Surrounding this is a weeklong cavalcade of craziness. There are the locals, who jealously guard the Locos. There's the travelling band of prostitutes that sets up shop on a bus that's floated into port on a barge. And there's Padre Luis, played by Luis Margani, the village priest and lone voice of moral order who paradoxically produces a nightly soap opera, "Endless Love."

Much of the comedy of the movie arises from the parallel love stories that develop between Canuto and Sofia and Jorge and Nelly, as well as their interplay with the social commentary provided by Padre Luis' "Endless Love" episodes.

The intrigue comes from the scheme between Canuto and his Japanese counterpart Fujimori. The duo are conning the townspeople with counterfeit pesos, but no one seems to notice. No one notices except Sonia, whose judgment is clouded by her feelings for Canuto -- feelings that more often than not end with her slapping him during an argument.

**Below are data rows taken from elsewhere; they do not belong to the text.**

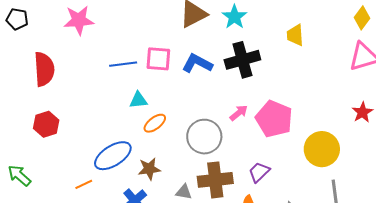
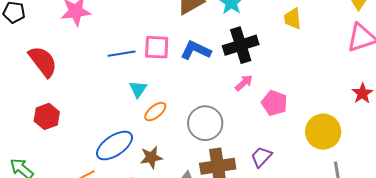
red semicircle: (44, 69) -> (43, 61), turned -32
cyan triangle: (138, 100) -> (138, 89), turned -48
pink arrow: (239, 113) -> (244, 83), moved
pink pentagon: (274, 119) -> (274, 103), size x0.7

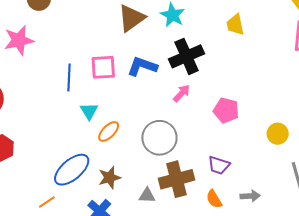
blue line: (122, 54) -> (69, 78), turned -72
pink arrow: (244, 83) -> (182, 93), moved
yellow circle: (323, 132) -> (278, 134), size x0.6
purple trapezoid: (261, 157) -> (219, 165), turned -110

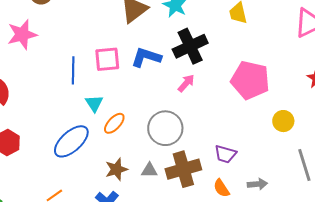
pink pentagon: (226, 110) -> (250, 80), moved, size x1.5
blue ellipse: (72, 170) -> (71, 141), moved
gray triangle: (147, 195) -> (149, 170), moved

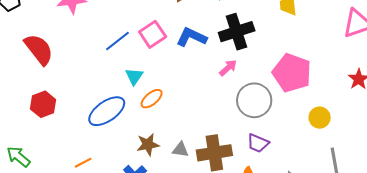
pink square: (107, 59) -> (153, 34), turned -36
blue line: (73, 70) -> (117, 41), turned 44
gray circle: (165, 128) -> (254, 100), moved

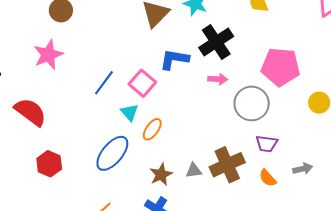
pink square: (153, 34) -> (142, 83), moved
pink arrow: (228, 68) -> (218, 79), turned 60

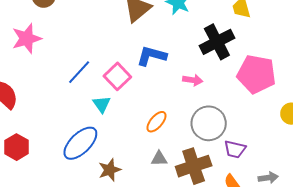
black cross: (216, 42) -> (217, 42), moved
gray circle: (252, 103) -> (209, 123), moved
orange ellipse: (152, 129) -> (156, 122), moved
gray triangle: (194, 171) -> (159, 159), moved
brown star: (161, 174) -> (110, 170), moved

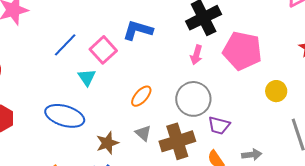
pink arrow: (193, 80) -> (196, 55), moved, turned 96
blue ellipse: (80, 143) -> (65, 116), turned 60
gray triangle: (159, 159) -> (143, 133), turned 42
brown star: (110, 170) -> (107, 143), moved

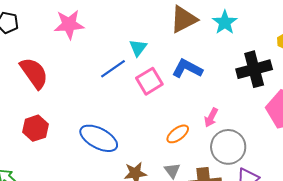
pink arrow: (196, 55) -> (211, 117), moved
cyan triangle: (87, 77) -> (138, 48), moved

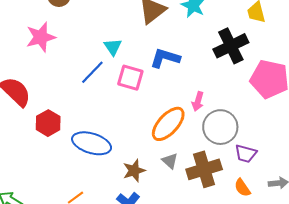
pink square: (149, 81) -> (130, 78), turned -32
red hexagon: (36, 128) -> (48, 123), moved
orange ellipse: (178, 134) -> (168, 124), size x1.6

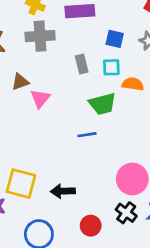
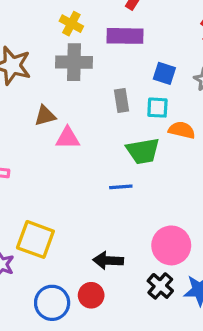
pink triangle: (40, 99) -> (68, 138), turned 45
black arrow: (63, 191) -> (108, 260), moved
red circle: (91, 226) -> (91, 295), moved

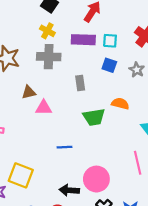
cyan square: (157, 108) -> (110, 41), moved
blue line: (121, 187) -> (64, 147), moved
pink circle: (171, 245) -> (96, 179), moved

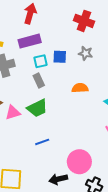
cyan square: (110, 41) -> (41, 61), moved
green trapezoid: (94, 117) -> (37, 108), moved

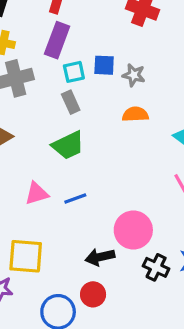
purple rectangle: (30, 41) -> (57, 40), turned -55
gray star: (85, 53) -> (134, 75), moved
pink triangle: (13, 112) -> (37, 193), moved

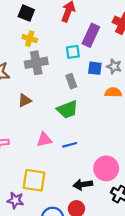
purple rectangle: (57, 40) -> (91, 35), moved
blue square: (104, 65) -> (95, 68), moved
cyan square: (74, 72) -> (73, 52), moved

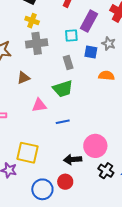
gray star: (114, 66) -> (109, 44), moved
pink triangle: (44, 140) -> (39, 105), moved

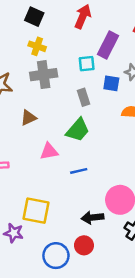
green trapezoid: (63, 89) -> (78, 130), turned -30

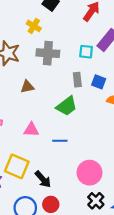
yellow cross: (37, 46) -> (34, 26), moved
blue square: (111, 83) -> (99, 82), moved
pink triangle: (49, 151) -> (31, 130), moved
black arrow: (92, 218) -> (43, 179), moved, turned -138

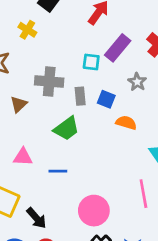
gray cross: (48, 53) -> (49, 82), moved
brown triangle: (27, 87) -> (19, 104), turned -32

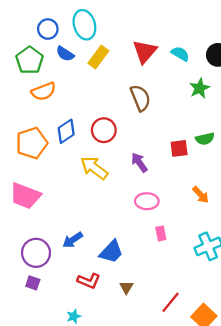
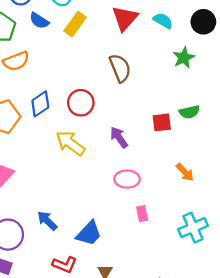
blue arrow: (73, 240) -> (47, 221), turned 78

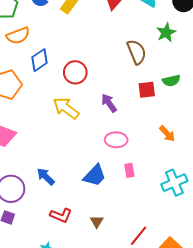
brown semicircle: (120, 68) -> (137, 52), moved
blue diamond: (40, 104) -> (40, 60), moved
blue trapezoid: (89, 233) -> (95, 176), moved

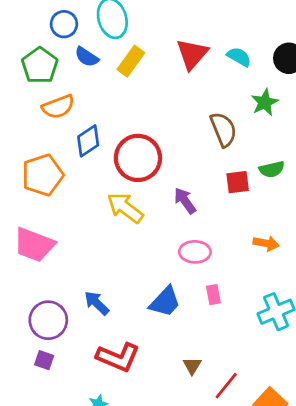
red circle: (75, 72) -> (138, 158), size x1.4
orange arrow: (167, 134) -> (266, 243), turned -36
red L-shape: (61, 215) -> (118, 357), size x1.4
brown triangle: (97, 221) -> (192, 366), moved

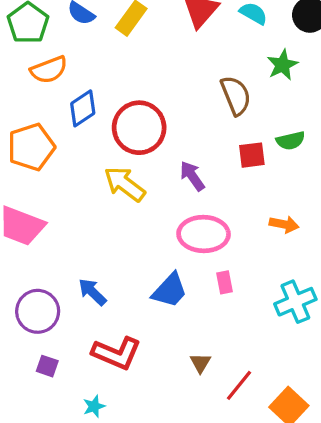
pink ellipse: (195, 252) -> (204, 234), size x1.4
purple square: (44, 360) -> (47, 366), moved

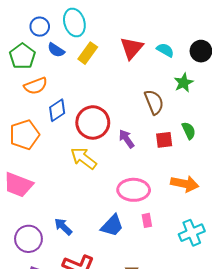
green semicircle: (291, 141) -> (189, 131), turned -102
purple arrow: (192, 176) -> (126, 139), moved
orange arrow: (284, 224) -> (185, 184), size x1.5

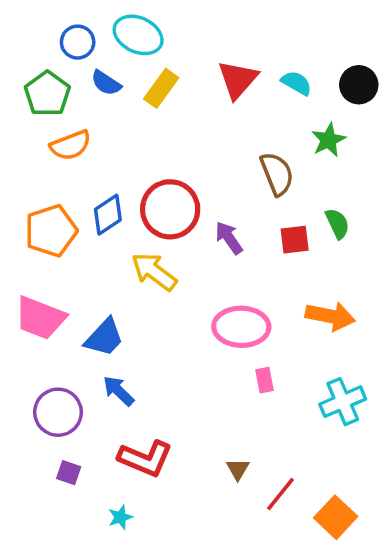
cyan ellipse: (74, 22) -> (138, 35), turned -48
blue diamond: (57, 110) -> (108, 215), moved
blue trapezoid: (112, 226) -> (104, 337), moved

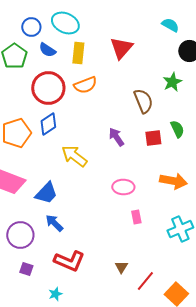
cyan semicircle: (296, 83) -> (170, 25), moved
yellow rectangle: (161, 88) -> (78, 53), turned -30
orange semicircle: (70, 145) -> (85, 85), moved
red circle: (170, 209) -> (48, 88), moved
pink ellipse: (241, 327) -> (123, 187), size x0.7

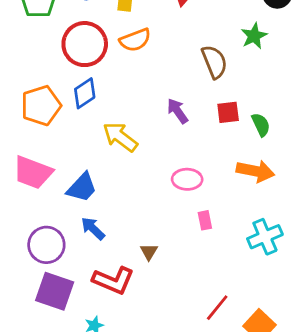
green semicircle: (177, 129) -> (261, 125), moved
brown triangle: (121, 267) -> (149, 252), moved
purple square: (26, 269) -> (55, 291), size x2.0

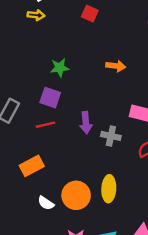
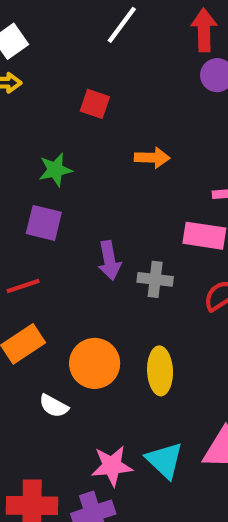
red square: (90, 14) -> (95, 104), moved
red line: (45, 125) -> (23, 286), moved
orange circle: (76, 195) -> (95, 363), moved

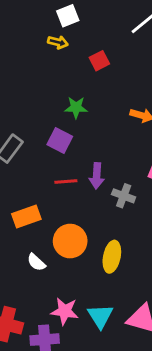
red square: (95, 104) -> (99, 61), moved, turned 30
red line: (23, 286) -> (66, 181), moved

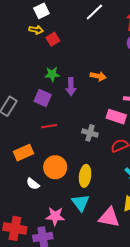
red square: (99, 61) -> (53, 39), moved
purple arrow: (97, 176) -> (71, 87), moved
cyan triangle: (100, 316) -> (80, 203), moved

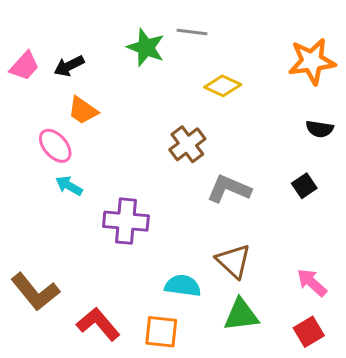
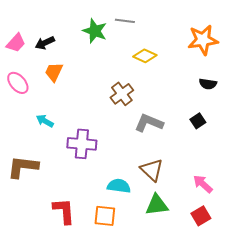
orange trapezoid: (83, 110) -> (54, 72), turned 80
pink ellipse: (55, 146) -> (18, 83), moved
brown L-shape: (35, 292) -> (23, 167), moved, turned 136
red L-shape: (98, 324) -> (64, 211), turned 36

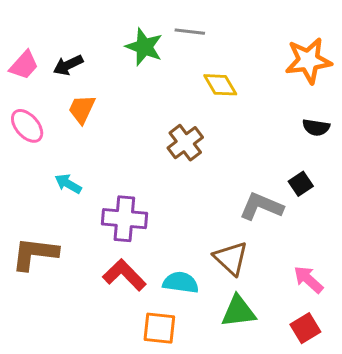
yellow diamond: (145, 56) -> (220, 85), turned 35
gray L-shape: (149, 123) -> (261, 207), moved
red L-shape: (64, 211) -> (124, 275), moved, turned -40

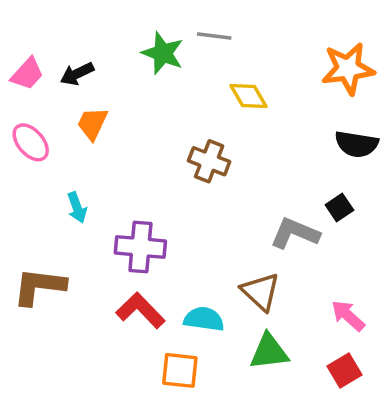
black semicircle: (316, 127) -> (357, 144), size x1.4
brown cross: (185, 143) -> (209, 161), turned -32
cyan arrow: (68, 184) -> (77, 208), turned -140

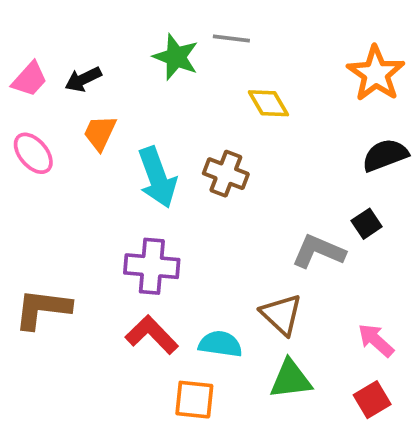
orange star: (348, 69) -> (376, 74), turned -30
black semicircle: (357, 144) -> (385, 155), turned 150
cyan arrow: (77, 208) -> (157, 177), moved, size x1.8

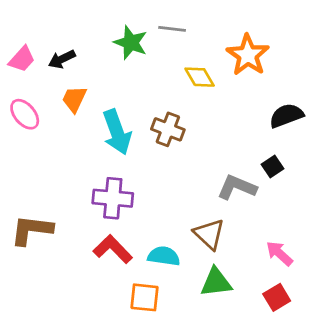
orange star: (376, 74) -> (248, 55), moved

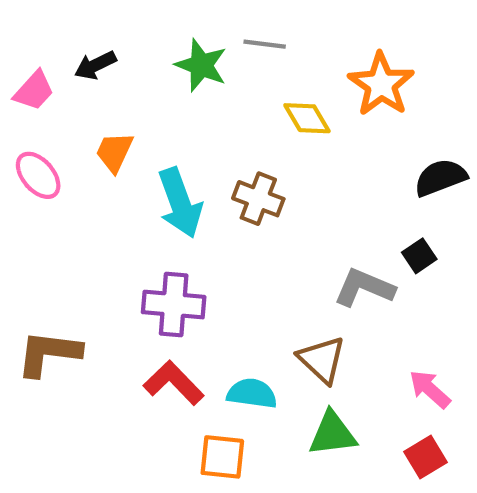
black arrow: (62, 59) -> (95, 65), moved

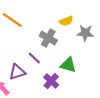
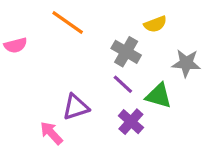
gray star: (85, 33) -> (186, 63), moved
purple line: (34, 58) -> (123, 84), moved

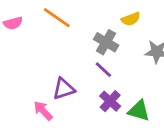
pink semicircle: (16, 45) -> (13, 23), moved
green triangle: (159, 96) -> (139, 111), moved

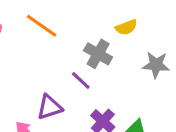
purple line: (103, 70) -> (81, 81), moved

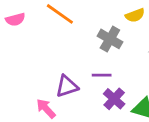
purple line: (81, 81) -> (102, 75), moved, turned -42

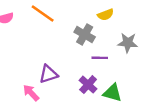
purple line: (102, 75) -> (100, 58), moved

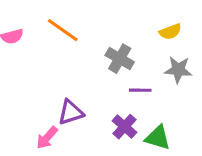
yellow semicircle: (106, 15) -> (170, 32), moved
pink arrow: (31, 93) -> (47, 138), turned -96

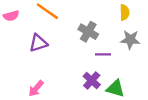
yellow semicircle: (170, 32) -> (125, 12), turned -70
purple triangle: (71, 112) -> (38, 43), moved

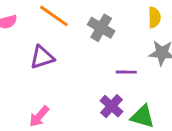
gray cross: (88, 32) -> (101, 28), moved

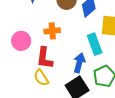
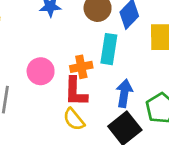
orange cross: (52, 31) -> (81, 67), moved
cyan rectangle: (95, 44) -> (109, 49), moved, turned 35

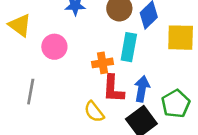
pink circle: (41, 71) -> (54, 47), moved
red L-shape: (76, 92) -> (113, 89), moved

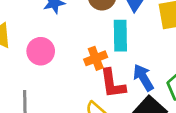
blue arrow: (142, 89) -> (143, 78), turned -30

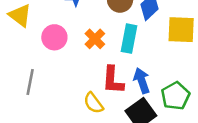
orange cross: (96, 58) -> (95, 39), moved, turned -36

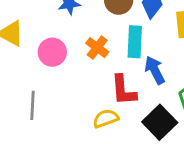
blue arrow: (142, 81) -> (155, 70), moved
yellow semicircle: (93, 103) -> (106, 118), turned 115

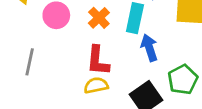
red L-shape: (124, 90) -> (98, 61), moved

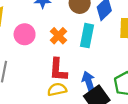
blue arrow: (149, 48) -> (89, 82), moved

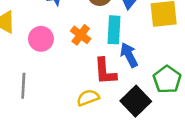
red L-shape: (58, 70) -> (105, 71), moved
blue arrow: (89, 82) -> (129, 55), moved

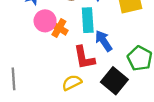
pink circle: (41, 39) -> (45, 21), moved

Eventually Canuto has a crisis of consciousness. Can he go through with the con?

And all the while, the "loco fever" grips the town as grueling days of diving are followed by nights filled with drinking and promiscuity. The audience is aware that the townspeople are spending its false fortune faster than a pensioner with a gambling habit. And that sets up the final tension.

What will become of the townspeople after their excesses are played out?

Woods does a good job of getting across that greed will undo even the best of us. But he does this while getting in a few laughs, most of which are cynical.

"Loco Fever" is a great example of finding the commonalties between romance, deceit and the comedy that comes from both of those conditions.